Stored data:
══════════════════════════════
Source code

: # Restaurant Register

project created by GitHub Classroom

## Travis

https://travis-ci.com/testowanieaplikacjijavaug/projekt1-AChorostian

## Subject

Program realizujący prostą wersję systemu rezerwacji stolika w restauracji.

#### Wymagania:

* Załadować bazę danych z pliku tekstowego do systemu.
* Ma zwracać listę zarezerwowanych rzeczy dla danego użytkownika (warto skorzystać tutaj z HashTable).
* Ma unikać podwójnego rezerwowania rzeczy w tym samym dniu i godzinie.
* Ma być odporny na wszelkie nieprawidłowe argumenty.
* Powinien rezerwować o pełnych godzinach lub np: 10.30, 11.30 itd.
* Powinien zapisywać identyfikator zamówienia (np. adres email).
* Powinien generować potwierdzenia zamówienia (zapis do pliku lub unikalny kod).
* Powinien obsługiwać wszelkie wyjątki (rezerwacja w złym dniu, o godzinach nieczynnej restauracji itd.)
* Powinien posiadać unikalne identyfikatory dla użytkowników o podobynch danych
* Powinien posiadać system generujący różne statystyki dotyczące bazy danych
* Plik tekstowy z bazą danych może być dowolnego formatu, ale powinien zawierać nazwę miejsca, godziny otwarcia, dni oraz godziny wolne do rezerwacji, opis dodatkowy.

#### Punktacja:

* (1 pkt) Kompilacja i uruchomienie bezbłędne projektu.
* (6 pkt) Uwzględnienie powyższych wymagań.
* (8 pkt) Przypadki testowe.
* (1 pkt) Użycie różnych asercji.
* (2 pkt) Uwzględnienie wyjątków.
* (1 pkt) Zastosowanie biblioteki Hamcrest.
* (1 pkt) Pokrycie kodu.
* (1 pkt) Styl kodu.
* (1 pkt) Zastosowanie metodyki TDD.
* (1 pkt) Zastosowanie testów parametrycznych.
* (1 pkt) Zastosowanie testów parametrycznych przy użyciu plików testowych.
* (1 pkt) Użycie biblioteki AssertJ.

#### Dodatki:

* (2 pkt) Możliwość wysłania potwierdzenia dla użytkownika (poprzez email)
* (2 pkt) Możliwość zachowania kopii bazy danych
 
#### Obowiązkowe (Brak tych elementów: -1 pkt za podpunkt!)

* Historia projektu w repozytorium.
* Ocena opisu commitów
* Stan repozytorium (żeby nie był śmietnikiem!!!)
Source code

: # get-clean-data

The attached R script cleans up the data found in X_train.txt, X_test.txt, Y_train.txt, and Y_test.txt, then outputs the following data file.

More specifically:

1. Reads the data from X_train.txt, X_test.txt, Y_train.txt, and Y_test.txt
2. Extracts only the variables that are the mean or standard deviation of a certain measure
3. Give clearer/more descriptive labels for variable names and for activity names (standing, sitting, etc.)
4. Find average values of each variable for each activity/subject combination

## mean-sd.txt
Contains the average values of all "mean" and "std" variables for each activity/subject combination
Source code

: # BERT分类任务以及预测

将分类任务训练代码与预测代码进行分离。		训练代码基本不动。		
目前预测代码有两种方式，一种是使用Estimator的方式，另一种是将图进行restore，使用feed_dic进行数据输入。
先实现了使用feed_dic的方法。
══════════════════════════════
Copy out the lines of the data where the string "each" occurs.

4. Find average values of each variable for each activity/subject combination
Contains the average values of all "mean" and "std" variables for each activity/subject combination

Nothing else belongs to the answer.